Adrianna Gillman, Department of Applied Mathematics, University of Colorado Boulder

Fast algorithms group: Accurate, efficient and robust techniques for solving partial differential equations

Partial differential equations are often used to model physical phenomena.  Unfortunately, it is impossible to simply write down the solution to most of the equations.  Instead we have to approximate the solutions numerically.  My work focusing on the development of numerical algorithms that reduce the computational cost to achieve a desired accuracy.  This work involves the development of high order approximation techniques and specialized numerical linear algebra.  The resulting methods can be hundreds to thousands of times faster than previously state of the art techniques.  In this talk, I will give a high level view of my research, introduce you to current and past group members and give you some insight into how I customize Ph.D. research programs to help my students achieve their career goals.

 

François Meyer, Department of Applied Mathematics, University of Colorado Boulder

The Analysis of Modern Data Set: A Panoramic View

As the amount and complexity of data increases, the types of data analytics questions to be answered become more and more sophisticated.

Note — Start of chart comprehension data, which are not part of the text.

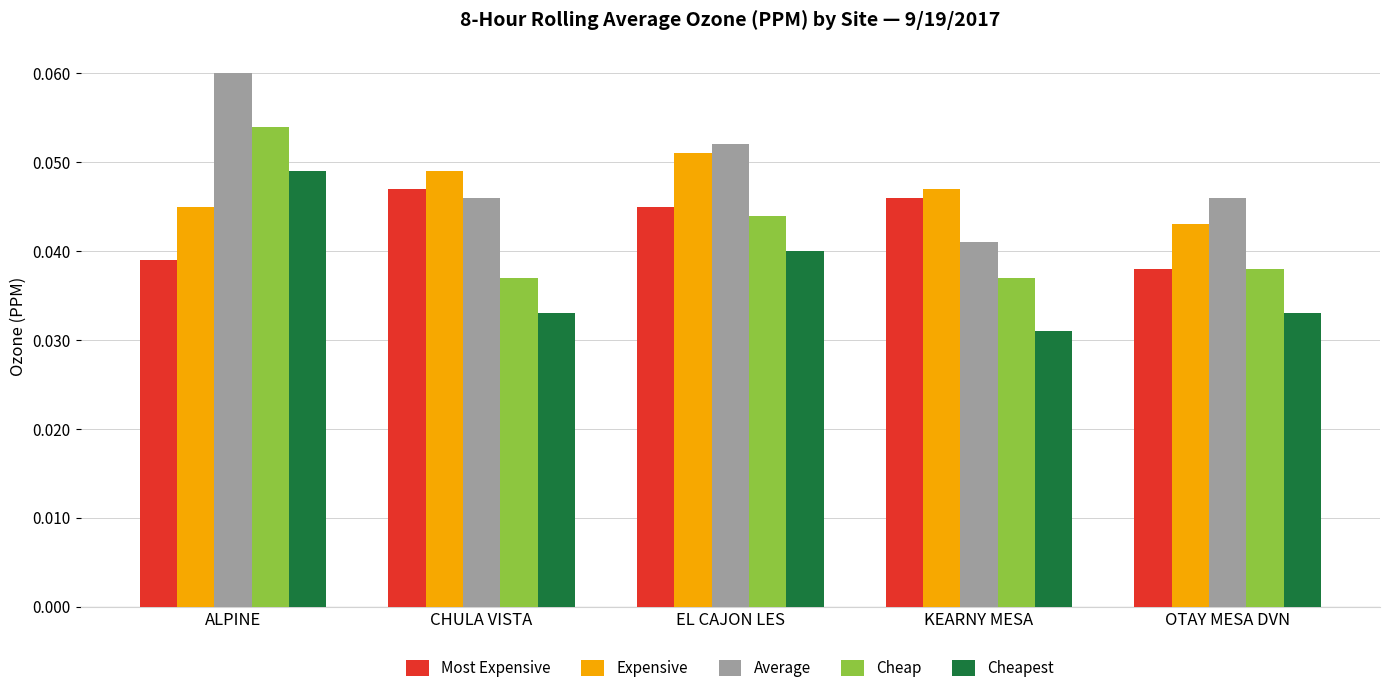

How many bars are there in each group?

5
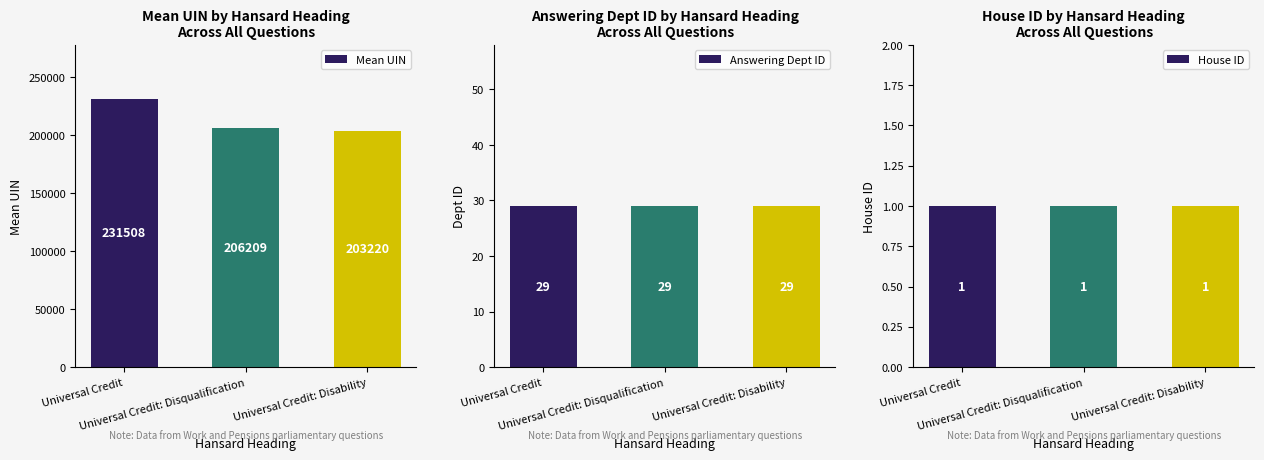

Are the bars grouped side by side (vs. stacked)?

Yes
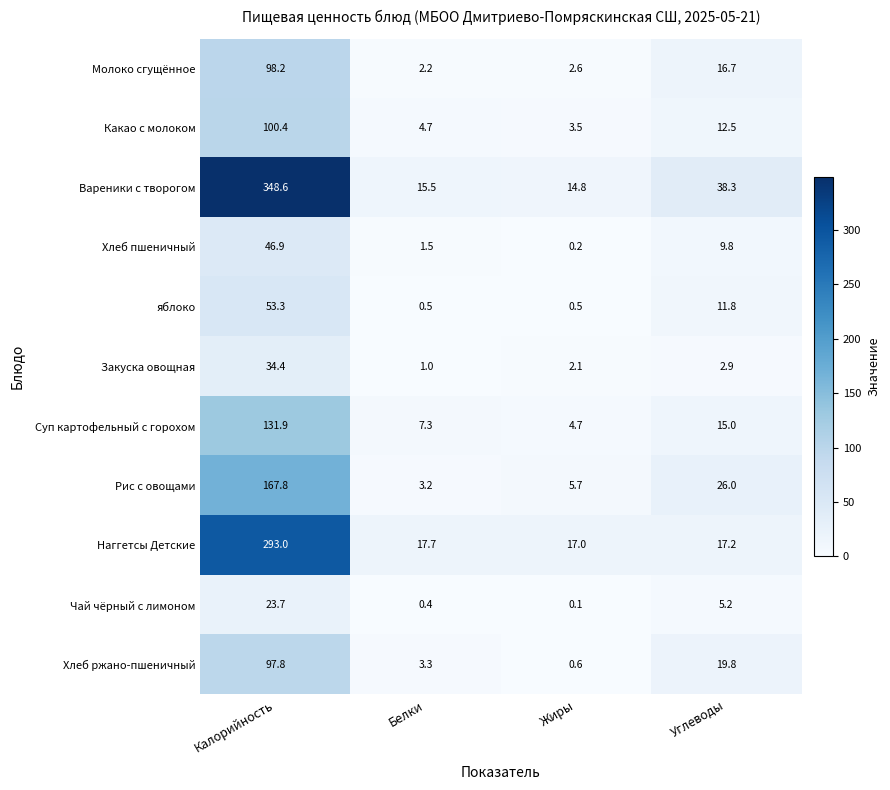

What is the smallest value displayed?

0.1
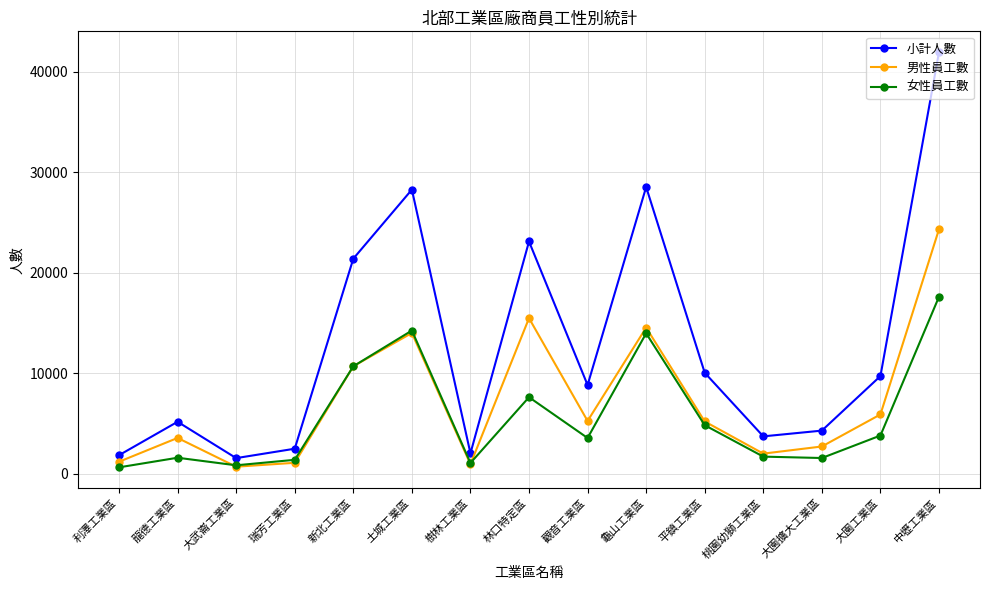

How many interior local valleys does the 小計人數 series have?

4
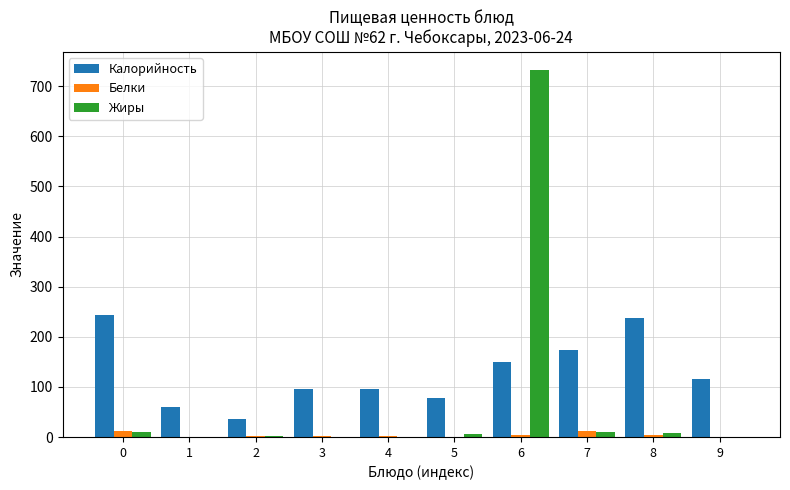

Between 0 and 5, which series saw the biggest shift?

Калорийность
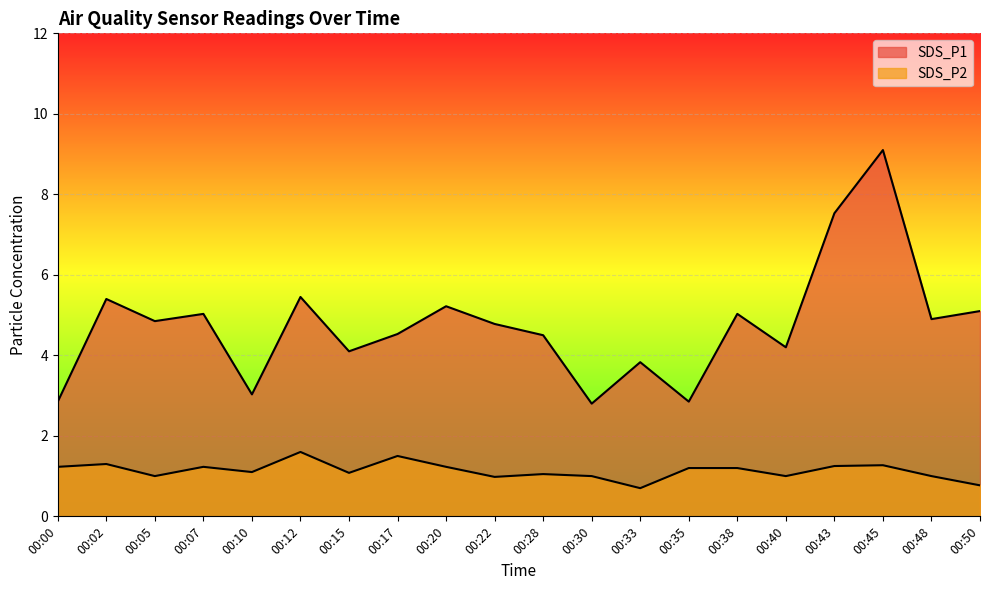

What is the value of the SDS_P2 point at the 12th from the left?

1.0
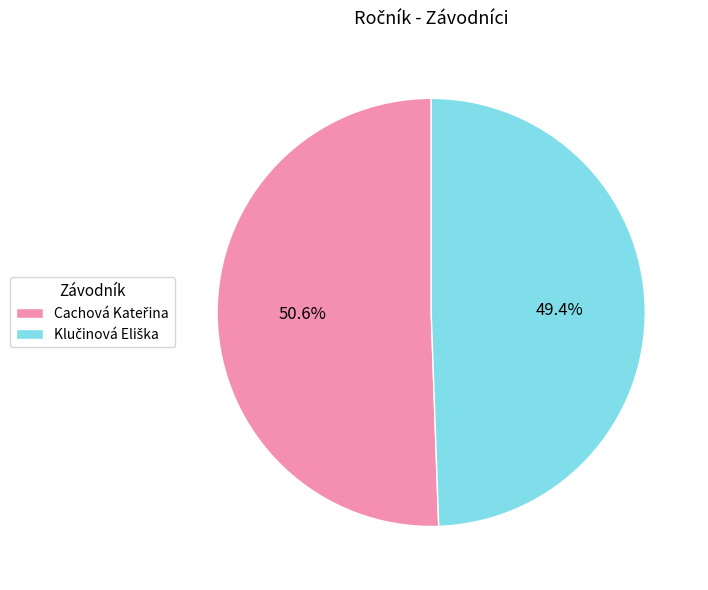

To the nearest percent, what is the average slice percentage?

50%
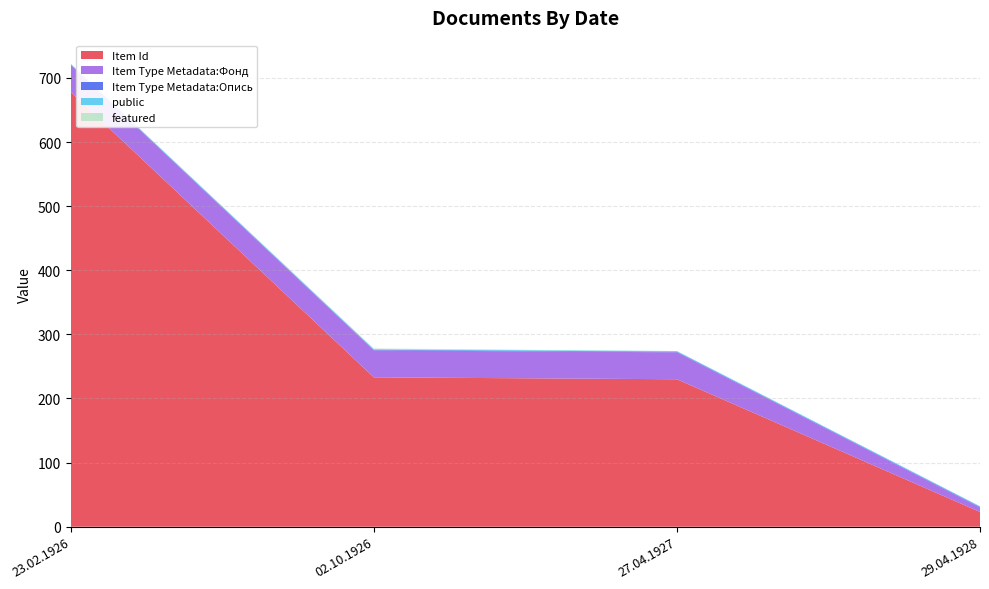

Reading left to right, what are all the values shown in this chart?

Item Id: 678	233	230	23
Item Type Metadata:Фонд: 42	42	42	7
Item Type Metadata:Опись: 1	1	1	1
public: 1	1	1	1
featured: 0	1	0	0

The talk will present the recent work of APPM graduate students who have leveraged deep insights from several branches of mathematics to design algorithms that can analyze large and complex datasets. We also describe the impact of this research on scientific application areas, such as geoscience, and neuroscience. The emphasis of the talk will be on the critical role played by these graduate students in the design of mathematical abstractions that are necessary to inform algorithm design.